Deadpool 2 : Se moquer, oui, mais uniquement des autres

L’antihéros Marvel fait son grand retour dans un film qui continue de se moquer du genre, quitte à se faire prendre à son propre jeu.

Deadpool 2 © Twentieth Century Fox France

Alors que la Fox devrait très prochainement se faire avaler par le géant Disney (qui possède déjà, rappelons-le, Pixar, Lucasfilm et Marvel), Deadpool 2 semble être le dernier espace de liberté pour le personnage incarné par Ryan Reynolds. Sous son costume, l’acteur fume, jure, boit et se permet tout ce que le studio de Mickey ne verrait pas d’un très bon œil. 

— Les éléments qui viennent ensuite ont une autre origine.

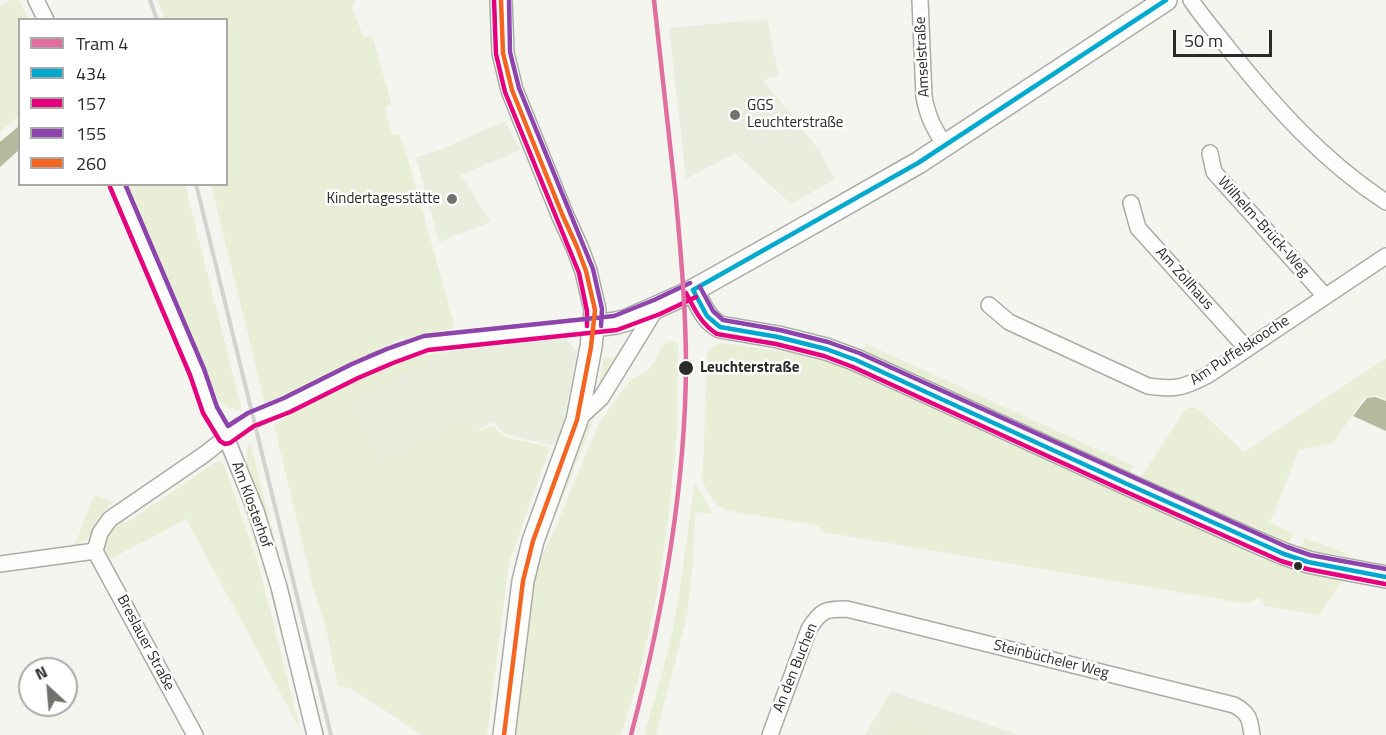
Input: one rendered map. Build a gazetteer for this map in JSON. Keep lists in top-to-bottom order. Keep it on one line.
{"streets":{"street":["Amselstraße","Wilhelm-Brück-Weg","Am Zollhaus","Am Puffelskooche","Am Klosterhof","Breslauer Straße","Steinbücheler Weg","An den Buchen"]},"crossings":[["Wilhelm-Brück-Weg","Am Puffelskooche"],["Am Zollhaus","Am Puffelskooche"],["Steinbücheler Weg","An den Buchen"]],"places":["GGS Leuchterstraße","Kindertagesstätte","Leuchterstraße"],"lines":["tram line 4","transit line 434","transit line 157","transit line 155","transit line 260"],"legend":["Tram 4","434","157","155","260"],"scale_bar":"50 m","north":"top left"}
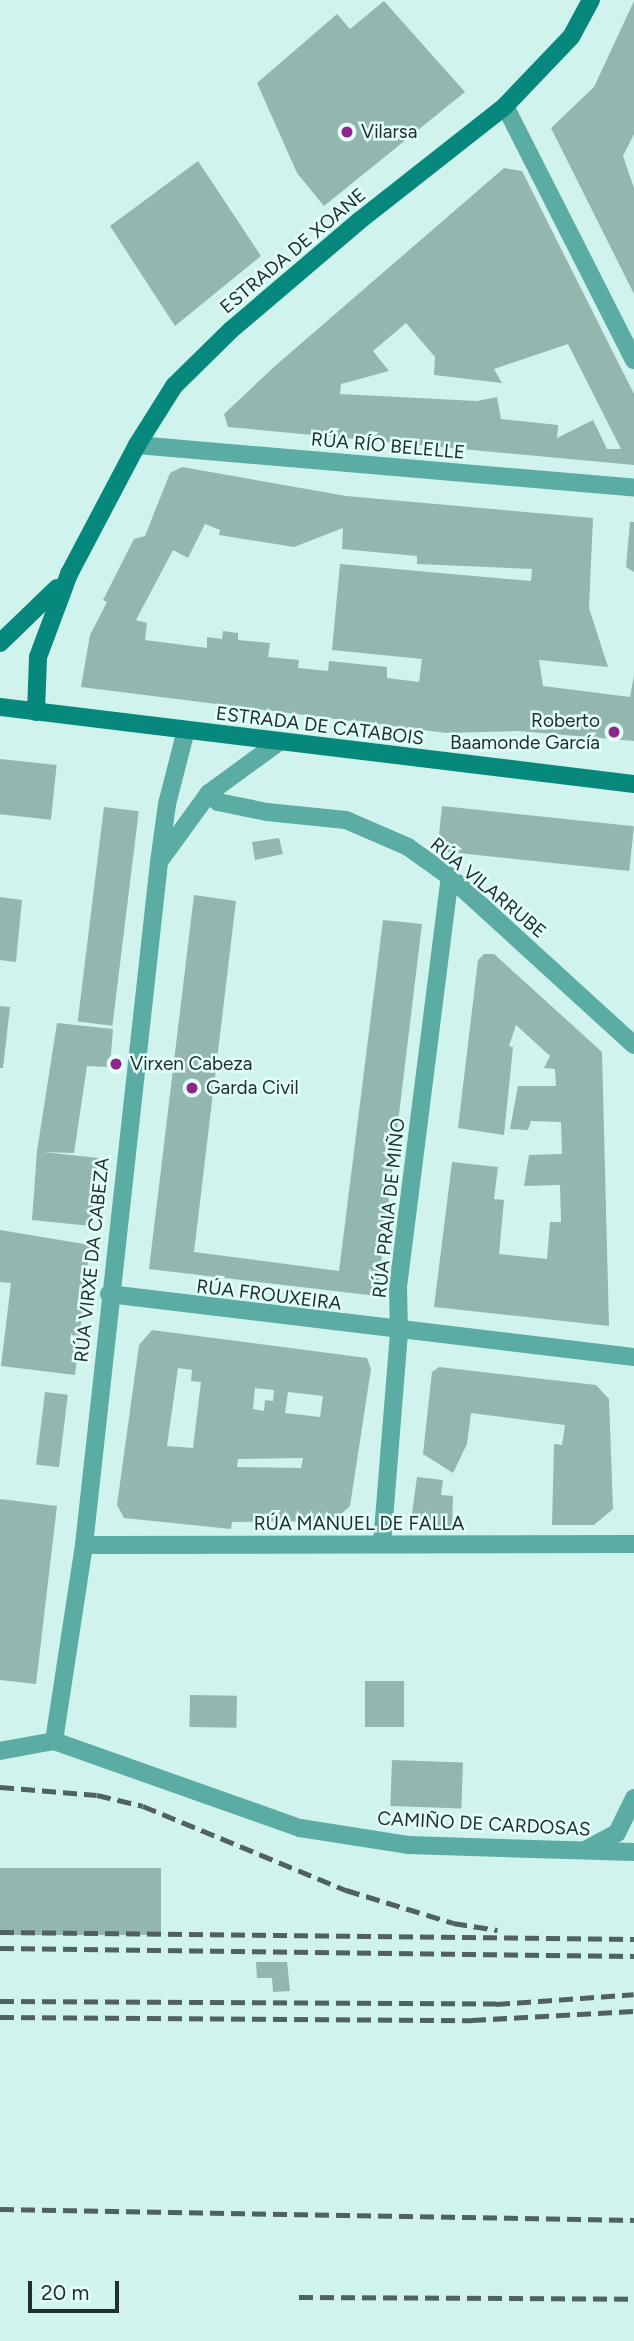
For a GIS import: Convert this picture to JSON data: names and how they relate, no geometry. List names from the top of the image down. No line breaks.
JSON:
{"streets":{"main road":["ESTRADA DE XOANE","ESTRADA DE CATABOIS"],"street":["RÚA RÍO BELELLE","RÚA VILARRUBE","RÚA PRAIA DE MIÑO","RÚA VIRXE DA CABEZA","RÚA FROUXEIRA","RÚA MANUEL DE FALLA","CAMIÑO DE CARDOSAS"]},"crossings":[["ESTRADA DE XOANE","RÚA RÍO BELELLE"],["ESTRADA DE CATABOIS","RÚA VIRXE DA CABEZA"],["RÚA VILARRUBE","RÚA PRAIA DE MIÑO"],["RÚA PRAIA DE MIÑO","RÚA FROUXEIRA"],["RÚA PRAIA DE MIÑO","RÚA MANUEL DE FALLA"],["RÚA VIRXE DA CABEZA","RÚA FROUXEIRA"],["RÚA VIRXE DA CABEZA","RÚA MANUEL DE FALLA"],["RÚA VIRXE DA CABEZA","CAMIÑO DE CARDOSAS"]],"places":["Vilarsa","Roberto Baamonde García","Virxen Cabeza","Garda Civil"],"scale_bar":"20 m"}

Comme un sale gosse qui ricane après une blague douteuse, le film enchaîne alors des scènes à la fois drôles et vulgaires, à mille lieues des aventures classiques et prévisibles des X-Men et des Avengers. On retiendra notamment les nombreux moments de violence gratuite qui collent plutôt bien au personnage, la formation très drôle d’une nouvelle équipe de superhéros baptisée X-Force, les caméos et les nombreux clins d’œil à la concurrence (Deadpool n’hésitant pas à surnommer Cable, son nouvel ennemi, Thanos, les deux personnages étant interprétés par Josh Brolin). 

Deadpool © Prod.

Et l’histoire me direz-vous ? Et bien c’est là que le bât blesse. Car si Deadpool manie le second degré comme personne, l’ironie semble être un concept qui lui échappe totalement. Enlevez les blagues, les références à la pop culture et les membres arrachés et vous êtes face au schéma classique usé par tous les films de superhéros. Soit une simple histoire de rédemption, où l’amour et la famille triomphent sur le mal. Ryan Reynolds peut regarder la caméra autant de fois qu’il le souhaite, pointant les grosses ficelles utilisées par les scénaristes, cela ne sauve pas un scénario banal, voire daté. 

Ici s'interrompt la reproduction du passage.